Japanese protest nuclear power 3 months after Fukushima disaster

Associated Press

TOKYO – Protesters in Tokyo held mass demonstrations Saturday against the use of nuclear power, as Japan marked the three-month anniversary of the powerful earthquake and tsunami that killed tens of thousands and triggered one of the world’s worst nuclear disasters.

The magnitude-9 earthquake that hit off Japan’s northeast coast March 11 caused a massive tsunami that devastated the coastline. The disasters knocked out power and cooling systems at the Fukushima Dai-ichi nuclear power plant, about 140 miles (225 kilometers) northeast of Tokyo, setting off explosions, fires and large radiation leaks at the facility.

Government reports released earlier in the week said the damage and leakage were worse than previously thought, with nuclear fuel in three reactors likely melting through their main cores and larger containment vessels. Radiation that leaked into the air amounted to about one-sixth of the Chernobyl nuclear disaster in 1986 – double previous estimates.

Hundreds of plant workers are still scrambling to bring the crippled Fukushima reactors to a “cold shutdown” by early next year and end the crisis. The accident has forced more than 80,000 residents to evacuate from their homes around the plant.

The disasters have renewed a national debate on the use of nuclear power in Japan, which has few natural resources and is heavily reliant on atomic energy. Some nuclear plants across the country have been shut down in the wake of the disaster, leading to fears Japan may not have enough electricity for the peak summer months, and repeated anti-nuclear protests have been held.

Protests were held across Tokyo on Saturday. In the center of the city, at a park next to the iconic Tokyo Tower, demonstrators gathered in a muddy field, wearing signs and carrying colorful banners with phrases such as “Immediately stop all use of nuclear power and shut down the plants.”
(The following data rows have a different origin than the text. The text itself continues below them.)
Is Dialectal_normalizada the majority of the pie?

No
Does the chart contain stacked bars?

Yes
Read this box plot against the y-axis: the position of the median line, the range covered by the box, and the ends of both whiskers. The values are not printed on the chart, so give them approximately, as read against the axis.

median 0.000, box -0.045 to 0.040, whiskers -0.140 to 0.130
The crowd poured out into the streets of the city in orderly rows, banging drums and shouting anti-nuclear slogans while walking toward the Economy Ministry and the head offices of Tokyo Electric Power Co., which operates the Fukushima plant. Police estimated 2,000 people took part in the protest.
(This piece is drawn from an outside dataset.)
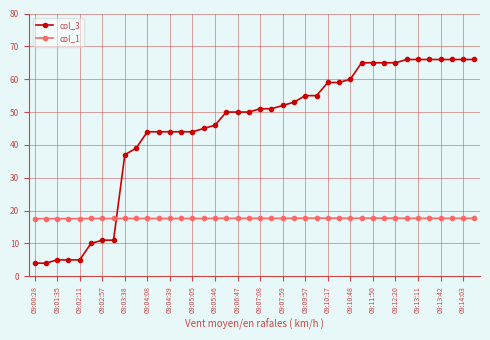

What is the average value of the col_1 series?

17.6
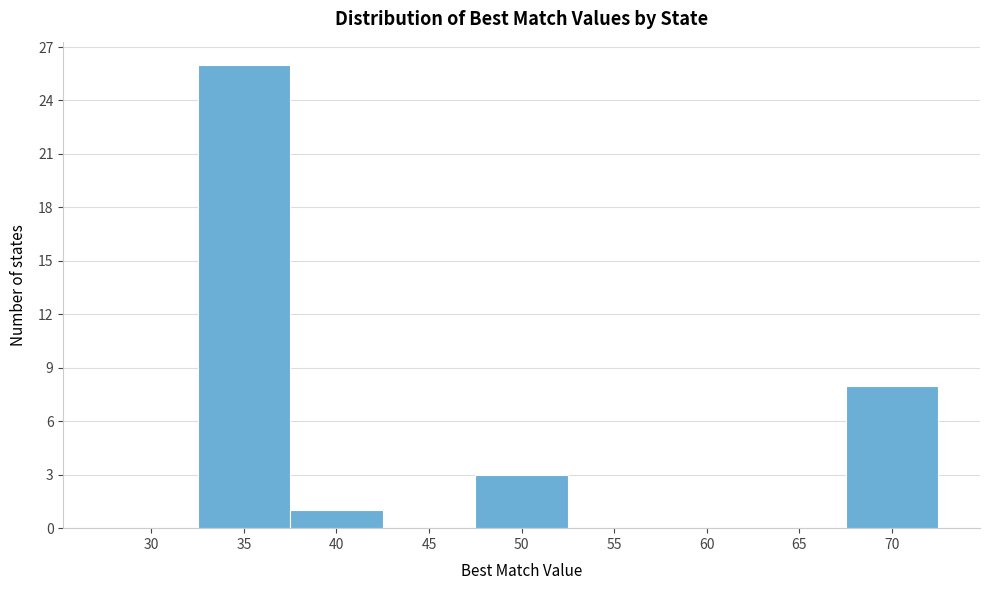

Reading right to left, transcribe all the data shown in this chart.

70=8	65=0	60=0	55=0	50=3	45=0	40=1	35=26	30=0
“Since the earthquake, I’ve realized that nuclear power is just too dangerous for use,” said Takeshi Terada, 32, a local shipping worker who came with 10 friends to march in the protest.
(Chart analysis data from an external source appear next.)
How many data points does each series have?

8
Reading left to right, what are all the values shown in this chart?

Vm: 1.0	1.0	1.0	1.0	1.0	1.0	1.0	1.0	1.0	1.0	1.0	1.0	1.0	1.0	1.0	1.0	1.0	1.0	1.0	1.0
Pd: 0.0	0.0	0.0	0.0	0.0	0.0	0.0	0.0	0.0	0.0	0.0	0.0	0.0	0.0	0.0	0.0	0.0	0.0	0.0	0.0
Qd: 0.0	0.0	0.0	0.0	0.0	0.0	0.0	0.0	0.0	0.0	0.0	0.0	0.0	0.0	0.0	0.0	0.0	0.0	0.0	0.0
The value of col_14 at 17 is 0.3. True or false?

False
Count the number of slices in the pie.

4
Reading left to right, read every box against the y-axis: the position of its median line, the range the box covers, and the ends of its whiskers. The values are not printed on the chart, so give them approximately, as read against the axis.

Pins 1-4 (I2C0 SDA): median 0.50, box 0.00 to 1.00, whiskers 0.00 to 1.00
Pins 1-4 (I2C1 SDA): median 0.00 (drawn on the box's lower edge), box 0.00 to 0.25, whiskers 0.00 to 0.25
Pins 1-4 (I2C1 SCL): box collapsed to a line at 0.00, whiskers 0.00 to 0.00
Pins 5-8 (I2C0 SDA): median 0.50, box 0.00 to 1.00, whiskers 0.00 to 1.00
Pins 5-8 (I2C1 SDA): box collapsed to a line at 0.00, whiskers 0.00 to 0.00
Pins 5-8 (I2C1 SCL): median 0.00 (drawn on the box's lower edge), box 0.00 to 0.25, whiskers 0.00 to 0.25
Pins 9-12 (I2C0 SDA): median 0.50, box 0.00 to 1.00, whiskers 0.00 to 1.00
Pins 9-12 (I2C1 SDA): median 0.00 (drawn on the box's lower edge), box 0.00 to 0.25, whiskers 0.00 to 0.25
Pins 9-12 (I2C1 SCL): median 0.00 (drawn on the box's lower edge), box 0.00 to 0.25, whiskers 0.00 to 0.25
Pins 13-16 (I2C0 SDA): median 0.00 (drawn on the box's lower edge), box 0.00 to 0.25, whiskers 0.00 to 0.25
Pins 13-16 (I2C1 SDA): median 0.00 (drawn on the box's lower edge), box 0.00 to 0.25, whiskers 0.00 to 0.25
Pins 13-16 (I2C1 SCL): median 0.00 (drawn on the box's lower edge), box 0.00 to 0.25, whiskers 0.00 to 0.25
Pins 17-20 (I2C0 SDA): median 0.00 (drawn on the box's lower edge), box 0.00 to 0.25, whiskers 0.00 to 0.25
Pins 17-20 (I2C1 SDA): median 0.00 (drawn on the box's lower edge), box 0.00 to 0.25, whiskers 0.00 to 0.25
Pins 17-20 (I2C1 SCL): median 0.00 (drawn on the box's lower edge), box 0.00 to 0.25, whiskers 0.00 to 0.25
While many in the Tokyo protests were from large organizations that have previously supported issues such as anti-war legislation and women’s rights, some arrived in small groups with their families. Children and even dogs walked in clothing with anti-nuclear slogans.

“I’m worried about the children. It’s not just in Fukushima, there are radiation problems even here in Tokyo,” said Mika Obuchi, 45, who marched with her husband and 9-year-old daughter.

Three months after the disasters, which killed about 23,000 people, 90,000 are still living in temporary shelters such as school gyms and community centers. Some families have been moved into temporary housing, but supplies are short and sufficient housing is not expected to be completed for several more months.

All along the coast, a massive cleanup effort continues as cranes and dump trucks haul away the wreckage from hundreds of thousands of buildings that were destroyed or damaged by the tsunami.

Also Saturday, embattled Japanese Prime Minister Naoto Kan was scheduled to visit a tsunami-damaged region in northern Iwate prefecture (state).

Kan, who reached the one-year mark of his tenure earlier this week, has been under fire for his handling of the disasters and the country’s recovery plans. He survived a no-confidence vote earlier this month, in part by promising to step down once the country’s recovery takes hold.

Speculation about when he will step down has been rampant since, with Japan’s two main opposition parties considering a grand coalition to lead the country’s recovery. Kan is Japan’s fifth leader in four years.